El tiempo que le queda a este Gobierno no es poco. De lo que haga o deje de hacer en su último tercio dependerá, en proporción no menor, su legado político; el futuro de cualquier candidatura de centroizquierda, la que, por mucho que intente diferenciarse, la gente reconocerá como rama del mismo árbol, y más importante que todo el resto, el bienestar de la ciudadanía y el devenir de la crisis política e institucional por la que atravesamos. A ese plazo, los problemas pueden agudizarse y los climas deteriorarse aún más y en ello, el actual Gobierno sigue siendo muy relevante. A la luz de las condiciones económicas y políticas por las que atravesamos, parece frívolo sostener que este Gobierno está terminado. El tiempo no se detiene porque la afición política ponga los ojos en las próximas presidenciales.

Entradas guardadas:

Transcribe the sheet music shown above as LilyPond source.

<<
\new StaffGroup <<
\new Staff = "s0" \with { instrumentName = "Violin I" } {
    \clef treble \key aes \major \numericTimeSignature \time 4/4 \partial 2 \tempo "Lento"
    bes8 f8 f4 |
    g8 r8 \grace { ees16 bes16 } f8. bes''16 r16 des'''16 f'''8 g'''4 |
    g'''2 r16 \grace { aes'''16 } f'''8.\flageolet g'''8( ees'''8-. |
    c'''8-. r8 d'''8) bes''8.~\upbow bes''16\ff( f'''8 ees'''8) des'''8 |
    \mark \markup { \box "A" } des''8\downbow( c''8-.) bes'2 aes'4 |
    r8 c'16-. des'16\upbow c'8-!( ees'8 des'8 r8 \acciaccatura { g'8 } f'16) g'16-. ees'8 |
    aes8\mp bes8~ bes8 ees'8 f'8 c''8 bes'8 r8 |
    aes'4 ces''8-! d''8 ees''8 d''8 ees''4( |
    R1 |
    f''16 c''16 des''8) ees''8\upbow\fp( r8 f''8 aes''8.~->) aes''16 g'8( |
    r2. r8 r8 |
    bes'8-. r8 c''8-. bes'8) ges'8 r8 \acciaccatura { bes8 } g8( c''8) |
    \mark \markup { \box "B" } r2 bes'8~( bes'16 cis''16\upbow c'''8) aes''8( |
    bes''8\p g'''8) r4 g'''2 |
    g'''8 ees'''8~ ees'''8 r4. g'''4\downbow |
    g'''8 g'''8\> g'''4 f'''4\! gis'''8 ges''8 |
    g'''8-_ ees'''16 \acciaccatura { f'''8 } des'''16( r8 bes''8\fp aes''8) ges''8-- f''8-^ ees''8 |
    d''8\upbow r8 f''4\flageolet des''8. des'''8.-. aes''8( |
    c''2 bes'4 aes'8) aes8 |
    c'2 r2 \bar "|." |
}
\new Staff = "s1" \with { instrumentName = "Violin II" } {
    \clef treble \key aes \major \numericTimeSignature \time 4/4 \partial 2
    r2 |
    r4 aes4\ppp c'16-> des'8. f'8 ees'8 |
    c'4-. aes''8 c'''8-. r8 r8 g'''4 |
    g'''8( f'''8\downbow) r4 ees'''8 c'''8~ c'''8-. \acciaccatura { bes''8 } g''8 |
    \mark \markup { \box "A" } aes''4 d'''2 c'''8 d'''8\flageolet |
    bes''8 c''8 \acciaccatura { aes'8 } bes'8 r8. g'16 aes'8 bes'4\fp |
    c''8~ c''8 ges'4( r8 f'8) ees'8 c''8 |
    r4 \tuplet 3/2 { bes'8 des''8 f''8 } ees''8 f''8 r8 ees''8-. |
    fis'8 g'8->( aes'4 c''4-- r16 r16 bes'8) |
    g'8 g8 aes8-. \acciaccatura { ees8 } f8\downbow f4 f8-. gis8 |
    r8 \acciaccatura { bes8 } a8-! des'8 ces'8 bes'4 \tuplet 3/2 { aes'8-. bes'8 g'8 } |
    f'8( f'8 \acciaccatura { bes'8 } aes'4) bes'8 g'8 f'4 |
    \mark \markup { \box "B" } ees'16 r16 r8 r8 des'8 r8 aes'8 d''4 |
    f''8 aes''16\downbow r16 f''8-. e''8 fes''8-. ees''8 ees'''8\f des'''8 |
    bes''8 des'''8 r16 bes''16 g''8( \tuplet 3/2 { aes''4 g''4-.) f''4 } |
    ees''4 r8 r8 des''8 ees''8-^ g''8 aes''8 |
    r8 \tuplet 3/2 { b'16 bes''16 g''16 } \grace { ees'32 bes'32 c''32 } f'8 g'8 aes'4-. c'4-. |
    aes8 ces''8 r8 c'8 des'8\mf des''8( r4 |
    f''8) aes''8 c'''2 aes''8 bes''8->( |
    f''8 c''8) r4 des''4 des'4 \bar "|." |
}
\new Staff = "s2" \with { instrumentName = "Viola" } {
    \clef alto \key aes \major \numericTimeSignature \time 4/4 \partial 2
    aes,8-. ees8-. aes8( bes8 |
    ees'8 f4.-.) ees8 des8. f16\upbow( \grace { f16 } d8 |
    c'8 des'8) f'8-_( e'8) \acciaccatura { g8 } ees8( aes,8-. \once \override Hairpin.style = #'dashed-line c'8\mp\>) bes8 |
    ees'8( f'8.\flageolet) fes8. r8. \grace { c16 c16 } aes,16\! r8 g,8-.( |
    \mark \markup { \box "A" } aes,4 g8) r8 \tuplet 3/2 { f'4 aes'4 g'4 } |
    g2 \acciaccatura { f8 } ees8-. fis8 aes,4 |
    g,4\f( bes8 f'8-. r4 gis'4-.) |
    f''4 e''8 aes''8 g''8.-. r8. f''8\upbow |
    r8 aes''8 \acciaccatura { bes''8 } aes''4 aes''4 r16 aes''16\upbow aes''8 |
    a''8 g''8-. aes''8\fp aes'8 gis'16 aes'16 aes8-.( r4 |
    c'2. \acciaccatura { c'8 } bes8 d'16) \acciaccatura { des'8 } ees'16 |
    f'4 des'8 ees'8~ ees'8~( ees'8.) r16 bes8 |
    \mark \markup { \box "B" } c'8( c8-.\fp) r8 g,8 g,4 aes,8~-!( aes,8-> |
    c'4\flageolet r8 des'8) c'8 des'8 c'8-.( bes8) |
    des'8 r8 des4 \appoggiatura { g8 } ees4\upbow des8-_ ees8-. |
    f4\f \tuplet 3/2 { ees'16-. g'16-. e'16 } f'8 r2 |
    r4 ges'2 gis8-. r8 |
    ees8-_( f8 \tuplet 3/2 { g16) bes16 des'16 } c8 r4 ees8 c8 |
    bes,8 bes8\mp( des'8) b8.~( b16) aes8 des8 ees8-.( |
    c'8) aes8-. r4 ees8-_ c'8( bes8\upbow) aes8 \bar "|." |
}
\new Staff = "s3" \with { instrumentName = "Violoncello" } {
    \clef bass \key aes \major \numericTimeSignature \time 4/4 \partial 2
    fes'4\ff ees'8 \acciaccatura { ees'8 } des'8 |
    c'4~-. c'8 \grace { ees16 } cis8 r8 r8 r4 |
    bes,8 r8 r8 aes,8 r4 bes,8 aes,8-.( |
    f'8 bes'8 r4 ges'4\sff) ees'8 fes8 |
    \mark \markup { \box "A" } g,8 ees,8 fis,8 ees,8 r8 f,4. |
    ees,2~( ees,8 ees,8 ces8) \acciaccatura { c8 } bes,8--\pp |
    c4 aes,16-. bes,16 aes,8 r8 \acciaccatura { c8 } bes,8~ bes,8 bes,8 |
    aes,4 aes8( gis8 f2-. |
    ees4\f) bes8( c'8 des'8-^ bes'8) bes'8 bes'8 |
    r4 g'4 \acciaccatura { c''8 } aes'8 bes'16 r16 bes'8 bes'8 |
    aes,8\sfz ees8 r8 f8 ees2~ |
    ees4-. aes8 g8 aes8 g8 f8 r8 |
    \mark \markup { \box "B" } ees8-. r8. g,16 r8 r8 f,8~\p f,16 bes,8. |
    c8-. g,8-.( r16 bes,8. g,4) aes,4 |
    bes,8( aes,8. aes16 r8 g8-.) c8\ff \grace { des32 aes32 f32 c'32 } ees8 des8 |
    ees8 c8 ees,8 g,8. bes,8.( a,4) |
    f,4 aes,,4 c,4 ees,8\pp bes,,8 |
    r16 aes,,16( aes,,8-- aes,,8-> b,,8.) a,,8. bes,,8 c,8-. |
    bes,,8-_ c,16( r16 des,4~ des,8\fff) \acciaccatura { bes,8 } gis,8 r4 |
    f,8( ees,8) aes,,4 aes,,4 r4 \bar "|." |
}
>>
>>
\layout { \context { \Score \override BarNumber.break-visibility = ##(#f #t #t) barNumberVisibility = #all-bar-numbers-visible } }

# Completa lo siguiente
a – Según el texto sobre el tiempo que le queda al Gobierno, ¿de qué dependerá, en proporción no menor, su legado político?
b – Retoma el texto sobre el tiempo que le queda al Gobierno y prosíguelo a partir de su última oración.

# Sección de respuestas
a – De lo que haga o deje de hacer en su último tercio.

b –
Al Gobierno se le aparecieron las candidaturas. Ni antes ni después de lo que les ocurrió a los de Frei, Lagos y Piñera que le antecedieron, con la diferencia, no menor, de que estos se sintieron lo suficientemente fuertes como para dar inicio por ellos mismos a la carrera, soltando ministros populares a la campaña, mientras que este se enteró de las candidaturas por la prensa. Los patos no quedan cojos porque se les aparezca la carrera presidencial; la cojera les viene cuando su coalición en el Congreso comienza a mirar en otras direcciones, y eso le viene ocurriendo a este Gobierno hace ya rato, por falta de capital político, por haber declinado ostensible y vertiginosamente en la adhesión ciudadana. Su futuro, un tiempo no menor en la administración de esta crisis, depende aún de su capacidad de contener esa merma y acrecentar su adhesión en los márgenes posibles. Ello, a mi juicio, pende de la sinceridad con que anuncie ahora lo que logrará en el año y medio que le resta.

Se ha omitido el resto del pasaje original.